▸ **Required action**:
Pull every line of the entries that has the word "round".

▸ **Information given**:
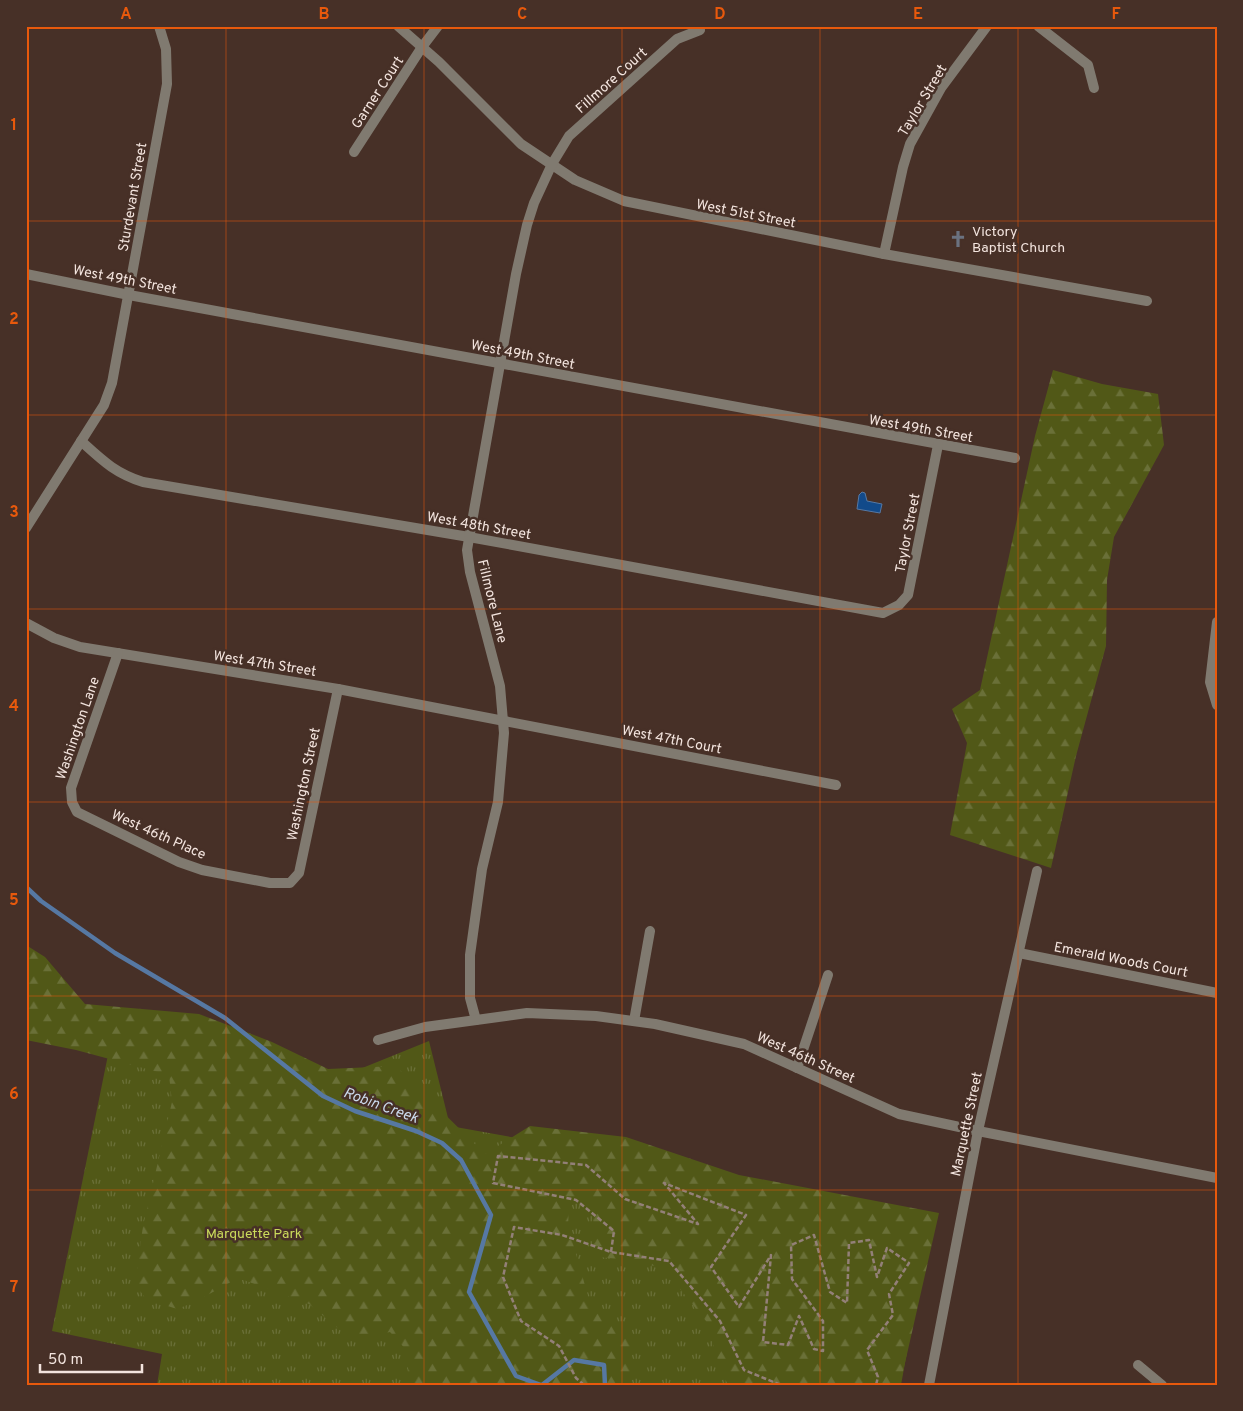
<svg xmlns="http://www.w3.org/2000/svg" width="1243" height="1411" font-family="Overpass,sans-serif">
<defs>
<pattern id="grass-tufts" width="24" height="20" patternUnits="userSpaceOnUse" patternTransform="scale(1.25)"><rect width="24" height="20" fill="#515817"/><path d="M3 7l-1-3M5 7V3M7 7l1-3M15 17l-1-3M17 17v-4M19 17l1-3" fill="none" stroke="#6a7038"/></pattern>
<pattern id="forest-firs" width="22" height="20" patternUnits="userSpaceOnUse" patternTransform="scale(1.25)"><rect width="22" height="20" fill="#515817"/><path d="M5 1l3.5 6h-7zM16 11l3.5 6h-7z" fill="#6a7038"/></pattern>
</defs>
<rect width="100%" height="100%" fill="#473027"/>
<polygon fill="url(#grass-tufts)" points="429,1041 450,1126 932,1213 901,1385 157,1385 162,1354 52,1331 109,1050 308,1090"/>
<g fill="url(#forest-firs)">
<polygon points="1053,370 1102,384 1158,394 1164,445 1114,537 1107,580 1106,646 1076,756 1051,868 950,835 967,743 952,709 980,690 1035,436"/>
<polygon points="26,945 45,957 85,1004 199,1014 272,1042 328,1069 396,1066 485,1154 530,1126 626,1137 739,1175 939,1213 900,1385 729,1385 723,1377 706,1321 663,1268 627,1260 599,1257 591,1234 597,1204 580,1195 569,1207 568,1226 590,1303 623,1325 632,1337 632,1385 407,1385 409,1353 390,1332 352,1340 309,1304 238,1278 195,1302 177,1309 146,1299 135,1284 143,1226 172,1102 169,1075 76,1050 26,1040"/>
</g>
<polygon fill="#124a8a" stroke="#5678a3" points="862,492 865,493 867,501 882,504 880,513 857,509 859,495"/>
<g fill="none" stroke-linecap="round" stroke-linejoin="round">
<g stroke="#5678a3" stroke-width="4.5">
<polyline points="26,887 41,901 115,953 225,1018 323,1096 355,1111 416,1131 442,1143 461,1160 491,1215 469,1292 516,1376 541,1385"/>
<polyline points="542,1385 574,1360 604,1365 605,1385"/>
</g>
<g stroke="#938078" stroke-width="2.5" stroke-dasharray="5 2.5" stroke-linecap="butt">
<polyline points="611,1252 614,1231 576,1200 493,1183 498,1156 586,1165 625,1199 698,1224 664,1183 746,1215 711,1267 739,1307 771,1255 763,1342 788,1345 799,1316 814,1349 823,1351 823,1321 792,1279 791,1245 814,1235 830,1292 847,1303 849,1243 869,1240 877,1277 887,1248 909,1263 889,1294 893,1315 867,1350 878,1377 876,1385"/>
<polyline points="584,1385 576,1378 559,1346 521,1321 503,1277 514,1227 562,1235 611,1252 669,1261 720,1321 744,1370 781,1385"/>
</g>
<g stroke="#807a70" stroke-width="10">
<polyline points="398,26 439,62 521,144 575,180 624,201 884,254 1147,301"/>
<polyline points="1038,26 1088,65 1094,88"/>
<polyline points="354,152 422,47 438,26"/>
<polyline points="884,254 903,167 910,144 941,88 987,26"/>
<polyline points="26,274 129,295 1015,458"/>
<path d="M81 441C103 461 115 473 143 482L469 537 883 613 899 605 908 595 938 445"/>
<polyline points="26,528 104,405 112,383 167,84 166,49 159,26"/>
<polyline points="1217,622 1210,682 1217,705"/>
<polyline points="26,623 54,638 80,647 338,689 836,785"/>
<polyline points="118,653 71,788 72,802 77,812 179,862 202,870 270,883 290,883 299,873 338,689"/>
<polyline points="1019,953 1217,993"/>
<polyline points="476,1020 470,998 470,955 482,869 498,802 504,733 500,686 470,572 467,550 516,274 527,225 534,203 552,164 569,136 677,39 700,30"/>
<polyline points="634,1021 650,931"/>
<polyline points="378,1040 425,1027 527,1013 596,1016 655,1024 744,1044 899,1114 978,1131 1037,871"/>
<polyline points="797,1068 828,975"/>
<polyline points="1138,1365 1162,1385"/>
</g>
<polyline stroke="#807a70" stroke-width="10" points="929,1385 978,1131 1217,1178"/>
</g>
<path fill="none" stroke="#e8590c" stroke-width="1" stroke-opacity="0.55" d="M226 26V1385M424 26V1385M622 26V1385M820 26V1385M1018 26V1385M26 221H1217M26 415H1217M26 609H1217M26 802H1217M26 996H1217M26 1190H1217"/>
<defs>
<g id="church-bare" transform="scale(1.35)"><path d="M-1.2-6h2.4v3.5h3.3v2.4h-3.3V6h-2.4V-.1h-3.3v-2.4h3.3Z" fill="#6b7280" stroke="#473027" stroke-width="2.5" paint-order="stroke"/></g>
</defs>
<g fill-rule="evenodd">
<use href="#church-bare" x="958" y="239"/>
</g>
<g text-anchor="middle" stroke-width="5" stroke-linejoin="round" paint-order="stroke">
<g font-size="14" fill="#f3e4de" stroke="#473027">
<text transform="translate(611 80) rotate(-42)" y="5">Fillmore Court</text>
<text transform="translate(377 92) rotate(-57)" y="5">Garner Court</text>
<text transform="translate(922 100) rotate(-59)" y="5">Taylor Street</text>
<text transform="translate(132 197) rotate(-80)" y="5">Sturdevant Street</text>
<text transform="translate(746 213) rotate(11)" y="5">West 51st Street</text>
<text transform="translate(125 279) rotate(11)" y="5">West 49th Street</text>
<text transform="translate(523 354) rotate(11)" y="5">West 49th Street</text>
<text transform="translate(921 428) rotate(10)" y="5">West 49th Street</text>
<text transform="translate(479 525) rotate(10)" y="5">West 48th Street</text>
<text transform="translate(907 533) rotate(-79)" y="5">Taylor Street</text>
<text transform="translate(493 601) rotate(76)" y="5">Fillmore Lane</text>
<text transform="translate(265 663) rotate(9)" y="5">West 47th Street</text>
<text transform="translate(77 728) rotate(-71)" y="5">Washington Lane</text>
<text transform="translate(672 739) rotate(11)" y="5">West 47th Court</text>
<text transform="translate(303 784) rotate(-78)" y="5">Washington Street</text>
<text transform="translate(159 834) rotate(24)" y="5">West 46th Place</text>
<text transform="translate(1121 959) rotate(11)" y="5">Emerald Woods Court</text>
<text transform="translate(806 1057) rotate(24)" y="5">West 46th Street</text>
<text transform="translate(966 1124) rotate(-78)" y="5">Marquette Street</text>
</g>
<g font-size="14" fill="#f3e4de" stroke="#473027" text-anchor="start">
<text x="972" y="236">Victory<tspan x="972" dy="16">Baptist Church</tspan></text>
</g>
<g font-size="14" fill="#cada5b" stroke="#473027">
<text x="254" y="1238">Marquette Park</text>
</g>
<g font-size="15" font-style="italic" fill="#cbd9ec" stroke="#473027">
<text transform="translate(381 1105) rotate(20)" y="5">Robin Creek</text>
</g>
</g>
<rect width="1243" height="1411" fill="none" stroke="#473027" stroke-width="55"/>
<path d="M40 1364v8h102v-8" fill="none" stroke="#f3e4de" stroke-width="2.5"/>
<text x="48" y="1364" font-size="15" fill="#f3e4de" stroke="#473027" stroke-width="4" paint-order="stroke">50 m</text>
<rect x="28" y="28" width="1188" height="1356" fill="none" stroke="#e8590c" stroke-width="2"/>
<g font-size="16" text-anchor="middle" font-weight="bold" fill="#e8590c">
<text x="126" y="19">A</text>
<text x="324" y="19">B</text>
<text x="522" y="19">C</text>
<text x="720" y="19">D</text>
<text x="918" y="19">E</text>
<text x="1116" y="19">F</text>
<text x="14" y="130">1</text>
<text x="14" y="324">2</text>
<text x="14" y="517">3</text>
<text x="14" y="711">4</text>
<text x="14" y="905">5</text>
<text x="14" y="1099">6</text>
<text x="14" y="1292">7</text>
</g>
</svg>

▸ **Exercise response**:
<g fill="none" stroke-linecap="round" stroke-linejoin="round">
<g text-anchor="middle" stroke-width="5" stroke-linejoin="round" paint-order="stroke">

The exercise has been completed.